A software development war story follows. It will bore you to tears if you are not interested in software development. On second thought, it will probably bore you to tears if you ARE interested in software development. Because it truly IS boring. But it was painful, so I purge here now.
We finally went live with our web-based legal case management system for Kentucky Department of Public Advocacy and, as is typical of any software deployment, we encountered problems. A nasty search performance issue cropped up. Searching for trial cases in the app took over two minutes on average. Which is really terrible when you consider how little time it takes for Google to search the entire fracking internet !
So, while troubleshooting for many hours, we extracted the SQL and ran it by hand. Was there an issue with the database itself, or the indexing, or the query SQL?
Nope. The results returned from the database instantaneously.
Weird. We thought, “OK, is there maybe some weird connection pooling problem?”
Nope. Pools were working fine.
“Funky garbage collection janitor thread in the Tapestry web components?”
Nope. The thread was well-behaved.
“Slight differences in the syntax of the SQL generated by different JDBC query modes?”

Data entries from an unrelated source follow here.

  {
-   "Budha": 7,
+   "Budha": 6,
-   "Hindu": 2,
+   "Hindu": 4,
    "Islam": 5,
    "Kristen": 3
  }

Nope. Trying different modes resulted in the same fast queries.
We spent about three long days poking at this really obnoxious problem. Finally, through obsessive Googling, I found some obscure forum post explaining a peculiarity of SQL Server’s Unicode-based parameterization of SQL. Turns out that under certain situations, Microsoft SQL Server 2000 is really inefficient when sending Unicode-encoded parameters to queries. So inefficient that it turned our blistering fast search queries into depressing mush.

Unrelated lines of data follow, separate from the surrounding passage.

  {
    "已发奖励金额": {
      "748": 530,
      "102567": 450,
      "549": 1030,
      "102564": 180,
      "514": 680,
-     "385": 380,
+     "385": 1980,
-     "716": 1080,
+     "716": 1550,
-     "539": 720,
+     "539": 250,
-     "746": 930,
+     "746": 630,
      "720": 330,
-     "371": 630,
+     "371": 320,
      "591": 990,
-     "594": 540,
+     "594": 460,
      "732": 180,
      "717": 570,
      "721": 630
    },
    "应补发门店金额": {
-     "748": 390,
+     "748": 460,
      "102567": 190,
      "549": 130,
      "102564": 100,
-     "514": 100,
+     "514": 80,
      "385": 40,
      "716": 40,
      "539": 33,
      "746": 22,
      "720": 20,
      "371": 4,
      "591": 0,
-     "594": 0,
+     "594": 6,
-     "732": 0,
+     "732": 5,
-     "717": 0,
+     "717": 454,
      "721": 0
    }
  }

So, we’d have a database query like this: select [blah] from [table] where [column] = @P
where @P is a Unicode-compatible parameter (in SQL Server, it is of type nvarchar). Then, I added a setting to turn that Unicode stuff off. The result is that in the SQL, the parameter type of nvarchar is replaced with varchar, and the searches went from taking 2 minutes to taking a second or two.
nvarchar vs varchar.
One character. THREE DAYS of lost time. The needle in the haystack almost kicked our asses.